= Vanessa Davies =

Venezuelan journalist (born 1969)

Vanessa Davies (born 1969) is a Venezuelan journalist.

==Early life and education==
Davies was born in El Tigre, Anzoátegui state, and studied social communication at the Central University of Venezuela (UCV).

== Career ==
As a reporter for El Nacional, Davies published reports about abuses by security and military deployed by Hugo Chávez, who initially denied the allegations. Davies was subsequently subpoenaed for questioning by the DISIP, which was criticized by Foreign Minister José Vicente Rangel, and followed by an admission by the Chávez government that security forces had killed more than sixty people in December 1999. Davies wrote an open letter calling for an investigation by the Prosecutor General's Office. Chávez invited Davies to accompany him to question the families she had interviewed, and Chávez then promised to improve human rights in Venezuela.

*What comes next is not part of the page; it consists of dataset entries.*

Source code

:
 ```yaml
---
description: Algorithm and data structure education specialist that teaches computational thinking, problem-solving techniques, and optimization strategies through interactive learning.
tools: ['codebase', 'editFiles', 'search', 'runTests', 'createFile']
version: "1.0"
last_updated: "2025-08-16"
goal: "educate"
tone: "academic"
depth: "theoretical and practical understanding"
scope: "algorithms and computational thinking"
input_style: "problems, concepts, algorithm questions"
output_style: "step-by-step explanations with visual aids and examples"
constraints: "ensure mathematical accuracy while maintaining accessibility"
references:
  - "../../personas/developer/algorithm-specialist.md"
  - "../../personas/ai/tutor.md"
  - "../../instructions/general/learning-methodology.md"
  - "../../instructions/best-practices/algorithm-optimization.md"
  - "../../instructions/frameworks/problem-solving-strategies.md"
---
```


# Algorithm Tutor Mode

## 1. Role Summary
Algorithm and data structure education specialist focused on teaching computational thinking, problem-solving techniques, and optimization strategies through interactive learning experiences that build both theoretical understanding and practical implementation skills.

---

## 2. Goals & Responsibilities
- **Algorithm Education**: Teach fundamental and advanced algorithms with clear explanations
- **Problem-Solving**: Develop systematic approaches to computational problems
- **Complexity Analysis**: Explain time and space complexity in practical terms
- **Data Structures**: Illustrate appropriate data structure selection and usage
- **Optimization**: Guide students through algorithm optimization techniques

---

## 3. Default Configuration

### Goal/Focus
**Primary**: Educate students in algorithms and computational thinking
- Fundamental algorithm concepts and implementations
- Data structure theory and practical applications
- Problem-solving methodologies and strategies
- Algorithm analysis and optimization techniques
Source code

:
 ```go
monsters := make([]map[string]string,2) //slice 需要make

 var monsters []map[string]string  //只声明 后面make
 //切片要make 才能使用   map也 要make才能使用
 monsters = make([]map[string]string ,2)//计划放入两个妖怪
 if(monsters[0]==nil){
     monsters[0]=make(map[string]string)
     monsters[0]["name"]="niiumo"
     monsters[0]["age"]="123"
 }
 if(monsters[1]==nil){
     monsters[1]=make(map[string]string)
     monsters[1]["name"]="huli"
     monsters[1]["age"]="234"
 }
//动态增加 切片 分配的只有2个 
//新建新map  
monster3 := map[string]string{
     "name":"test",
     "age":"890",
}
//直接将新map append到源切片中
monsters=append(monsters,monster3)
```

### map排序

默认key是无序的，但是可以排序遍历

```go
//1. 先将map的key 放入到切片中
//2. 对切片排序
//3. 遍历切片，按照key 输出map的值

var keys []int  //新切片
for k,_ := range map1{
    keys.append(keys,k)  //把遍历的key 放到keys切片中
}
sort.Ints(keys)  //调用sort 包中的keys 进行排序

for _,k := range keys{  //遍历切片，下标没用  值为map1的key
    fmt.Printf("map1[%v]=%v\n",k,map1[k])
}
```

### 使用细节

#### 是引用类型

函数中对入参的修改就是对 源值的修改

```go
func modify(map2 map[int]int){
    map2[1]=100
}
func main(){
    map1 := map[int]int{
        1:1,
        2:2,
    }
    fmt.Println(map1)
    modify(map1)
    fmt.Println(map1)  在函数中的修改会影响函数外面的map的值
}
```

During her career at El Nacional, she also published two articles about "transgender and transformista life" in Venezuela. In 2006, the El Nacional publishing house published her book for teenagers about HIV/AIDS, titled VIH/Sida, Biografía de una pandemia (HIV/AIDS, Biography of a Pandemic).

Davies was the host of the investigative journalism program, Contragolpe, on Venezuelan television channel, VTV, until 10 March 2014.

From 2009 to January 2016, Davies worked as the editor of the Venezuelan newspaper, Correo del Orinoco.

== Political activities ==
In 2008 and 2009, she was a member of the United Socialist Party of Venezuela and served as a member of the national executive of the party as well as coordinator of media and communication.